* _Brief_: Leave the pictures behind and reproduce every line of the listing exactly.
======
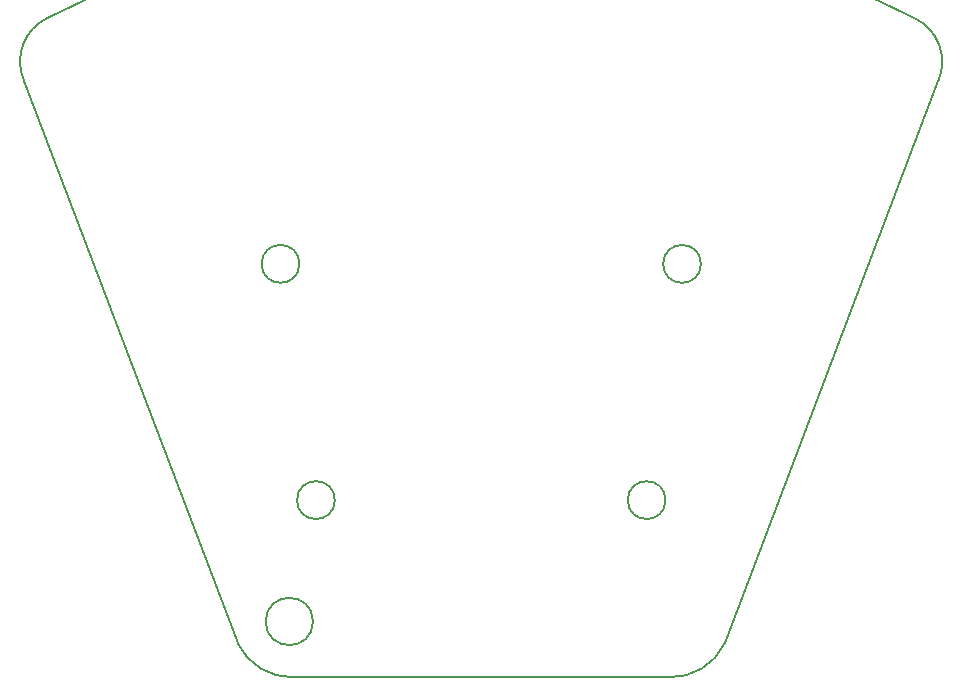
<source format=gm1>
G04 #@! TF.GenerationSoftware,KiCad,Pcbnew,6.0.11-2627ca5db0~126~ubuntu20.04.1*
G04 #@! TF.CreationDate,2025-11-03T09:49:22+01:00*
G04 #@! TF.ProjectId,attiny85_catch_me_bcl-2,61747469-6e79-4383-955f-63617463685f,1.0*
G04 #@! TF.SameCoordinates,Original*
G04 #@! TF.FileFunction,Profile,NP*
%FSLAX46Y46*%
G04 Gerber Fmt 4.6, Leading zero omitted, Abs format (unit mm)*
G04 Created by KiCad (PCBNEW 6.0.11-2627ca5db0~126~ubuntu20.04.1) date 2025-11-03 09:49:22*
%MOMM*%
%LPD*%
G01*
G04 APERTURE LIST*
G04 #@! TA.AperFunction,Profile*
%ADD10C,0.200000*%
G04 #@! TD*
G04 APERTURE END LIST*
D10*
X89600000Y-94000000D02*
G75*
G03*
X89600000Y-94000000I-1600000J0D01*
G01*
X89124000Y-129000000D02*
X120876000Y-129000000D01*
X123600000Y-94000000D02*
G75*
G03*
X123600000Y-94000000I-1600000J0D01*
G01*
X66294000Y-78516806D02*
X84377147Y-126116431D01*
X90750000Y-124275000D02*
G75*
G03*
X90750000Y-124275000I-2000000J0D01*
G01*
X68325998Y-73151996D02*
G75*
G03*
X66294000Y-78516806I1710312J-3715034D01*
G01*
X84377158Y-126116426D02*
G75*
G03*
X89124000Y-129000000I4598842J2221626D01*
G01*
X92600000Y-114000000D02*
G75*
G03*
X92600000Y-114000000I-1600000J0D01*
G01*
X120600000Y-114000000D02*
G75*
G03*
X120600000Y-114000000I-1600000J0D01*
G01*
X141667010Y-73182803D02*
G75*
G03*
X68326000Y-73152000I-36700330J-70997627D01*
G01*
X120876002Y-128999938D02*
G75*
G03*
X125622853Y-126116431I159498J5086338D01*
G01*
X125622853Y-126116431D02*
X143699009Y-78516806D01*
X143699043Y-78516821D02*
G75*
G03*
X141667009Y-73182806I-3779543J1614221D01*
G01*
M02*

</source>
======
* _Exercise response_:
<source format=gm1>
G04 #@! TF.GenerationSoftware,KiCad,Pcbnew,6.0.11-2627ca5db0~126~ubuntu20.04.1*
G04 #@! TF.CreationDate,2025-11-03T09:49:22+01:00*
G04 #@! TF.ProjectId,attiny85_catch_me_bcl-2,61747469-6e79-4383-955f-63617463685f,1.0*
G04 #@! TF.SameCoordinates,Original*
G04 #@! TF.FileFunction,Profile,NP*
%FSLAX46Y46*%
G04 Gerber Fmt 4.6, Leading zero omitted, Abs format (unit mm)*
G04 Created by KiCad (PCBNEW 6.0.11-2627ca5db0~126~ubuntu20.04.1) date 2025-11-03 09:49:22*
%MOMM*%
%LPD*%
G01*
G04 APERTURE LIST*
G04 #@! TA.AperFunction,Profile*
%ADD10C,0.200000*%
G04 #@! TD*
G04 APERTURE END LIST*
D10*
X89600000Y-94000000D02*
G75*
G03*
X89600000Y-94000000I-1600000J0D01*
G01*
X89124000Y-129000000D02*
X120876000Y-129000000D01*
X123600000Y-94000000D02*
G75*
G03*
X123600000Y-94000000I-1600000J0D01*
G01*
X66294000Y-78516806D02*
X84377147Y-126116431D01*
X90750000Y-124275000D02*
G75*
G03*
X90750000Y-124275000I-2000000J0D01*
G01*
X68325998Y-73151996D02*
G75*
G03*
X66294000Y-78516806I1710312J-3715034D01*
G01*
X84377158Y-126116426D02*
G75*
G03*
X89124000Y-129000000I4598842J2221626D01*
G01*
X92600000Y-114000000D02*
G75*
G03*
X92600000Y-114000000I-1600000J0D01*
G01*
X120600000Y-114000000D02*
G75*
G03*
X120600000Y-114000000I-1600000J0D01*
G01*
X141667010Y-73182803D02*
G75*
G03*
X68326000Y-73152000I-36700330J-70997627D01*
G01*
X120876002Y-128999938D02*
G75*
G03*
X125622853Y-126116431I159498J5086338D01*
G01*
X125622853Y-126116431D02*
X143699009Y-78516806D01*
X143699043Y-78516821D02*
G75*
G03*
X141667009Y-73182806I-3779543J1614221D01*
G01*
M02*

</source>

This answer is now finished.